Snowflake Programming languages
Previously Snowflake only ran on SQL, but with Snowpark, you can now leverage other development languages like Python, Java, and Scala in Snowflake.
Snowpark enhance the developer experience by letting you code in your preferred language and run that code directly on Snowflake. Using a language other than SQL, means you have better tools to solve more complex problems since all these languages have extensive open-source packages and libraries you can use to tackle specific use cases.
Using Snowpark also allows you to utilize the computing power of Snowflake. Rather than exporting the data to other environments, you can ship your code to the data, which can help with optimization.
Snowpark also lets you write unit tests and leverage CI/CD development pipelines that can push to Snowflake to create more dependable applications and Snowpark also allows for software application to work better on Snowflake with application such as Dataiku, dbt, and Matillion, enabling complex computations to push down to Snowflake.
There are three main workflows that Snowpark benefits the most.
- Data science and machine learning: Python is one of the most widely used programming languages for machine learning, making Snowpark Python framework a perfect fit. The Snowpark Dataframe API allows you to interact with Snowflake data, and the Snowpark UDFs let you use Snowflake computing power to run batch training and inference.
- Data-intensive applications: If you’re developing dynamic application that run on data, Snowpark can let you run those applications on Snowpark. Snowpark can also be combined with Snowflake’s Native App and Secure Dat Sharing capabilities, so you can process customer data in a secure manner.

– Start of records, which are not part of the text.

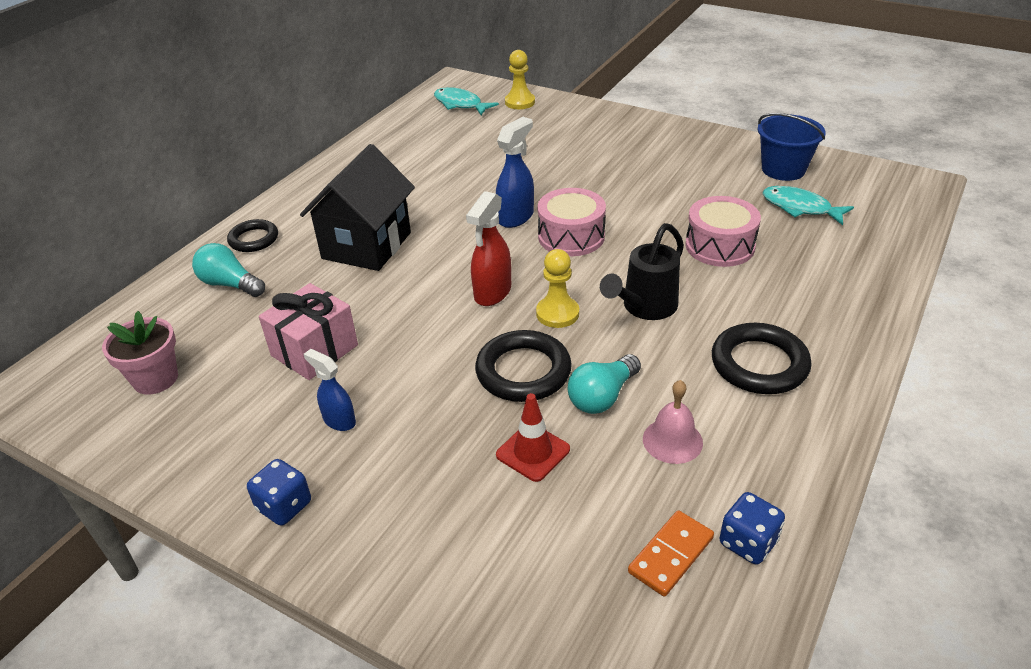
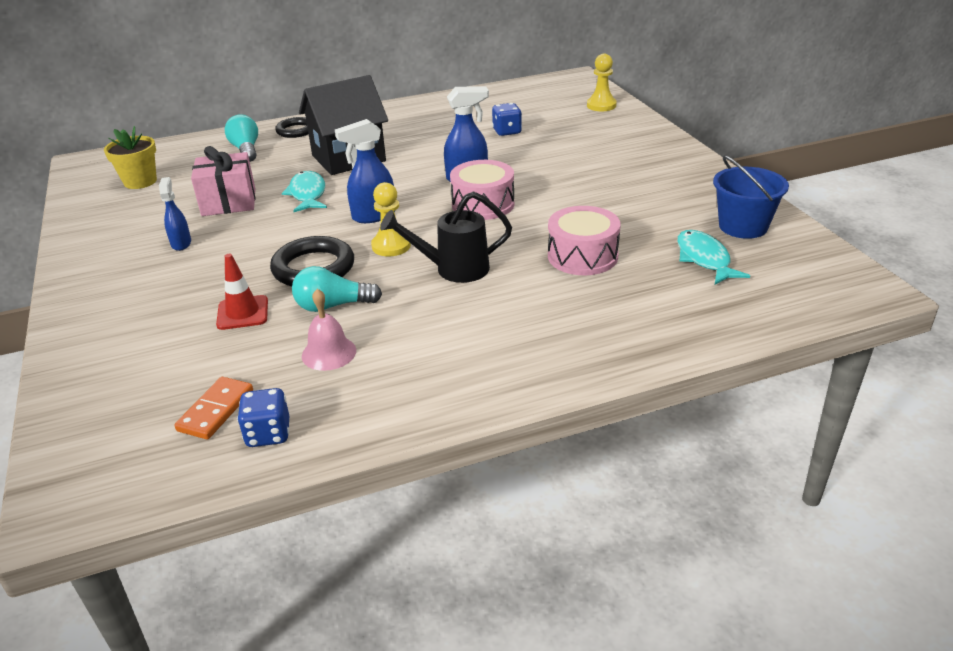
camera: 40 degrees right, 5 degrees down
(155, 379) = (140, 181): pink flower pot -> yellow flower pot
(284, 506) = (93, 270): blue dice -> blue dice (507, 131)
(460, 104) = (554, 94): turquoise fish -> turquoise fish (308, 194)
(492, 293) = (373, 216): red spray bottle -> blue spray bottle
(671, 555) = (216, 410): orange domino -> orange domino turned 60 degrees counterclockwise
(759, 364) = (469, 342): black ring -> none

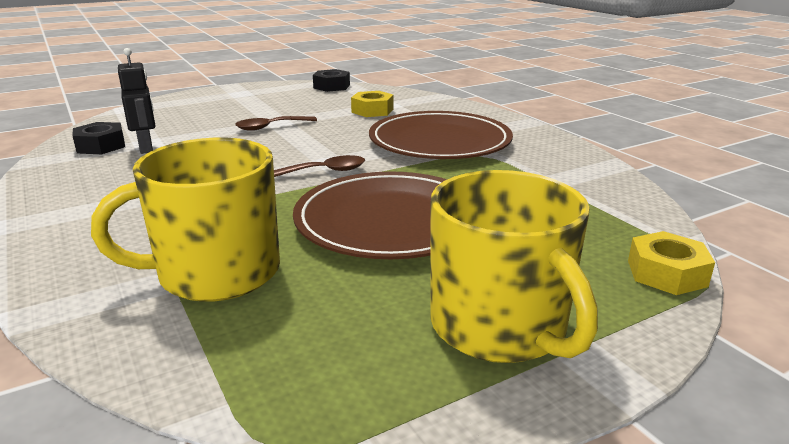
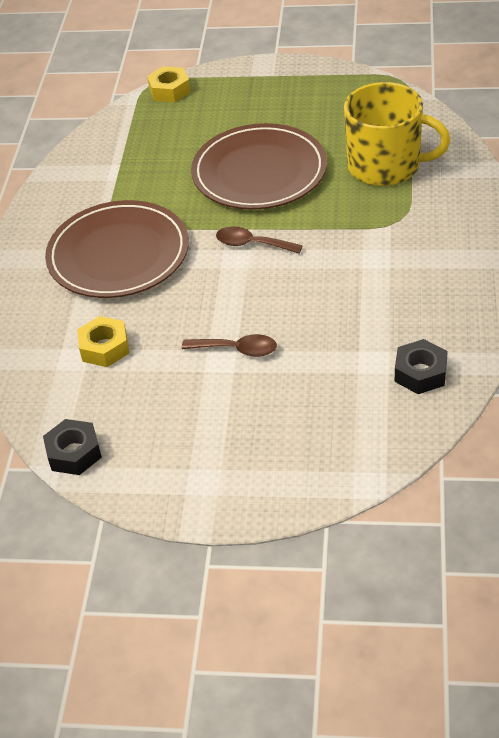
camera: 140 degrees left, 20 degrees up
(146, 148) = (377, 349): black robot -> none
(500, 326) = (279, 93): yellow mug -> none

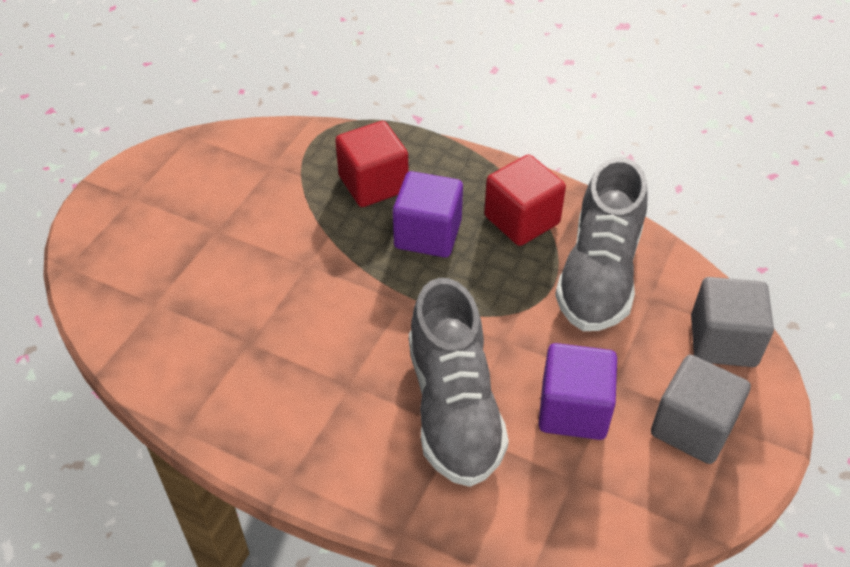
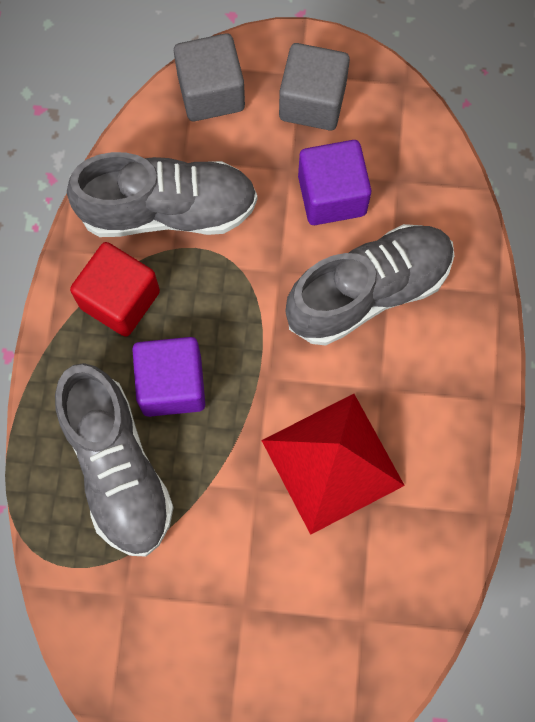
camera: 110 degrees left, 25 degrees up
(300, 324) = (332, 462): none -> red pyramid
(373, 184) = (117, 468): red cube -> grey shoe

- Complex data transformations: SQL can inflate the complexity of data cleansing and ELT workloads. Snowpark Python can take the functional programing paradigms, such as bringin in external libraries and code refactoring, and run on the Snowflake compute so there isn’t any needs ot ship data to an external environment.
Final Thoughts
Knowing which data types Snowflake supports can help you capture and ingest your data in the right format while also ensuring that you’re not compromising on data quality. Having a deep understanding of the different Snowflake data types will not only help you struture your data, but it will also help you tackle your analytics and activation use cases more effectively.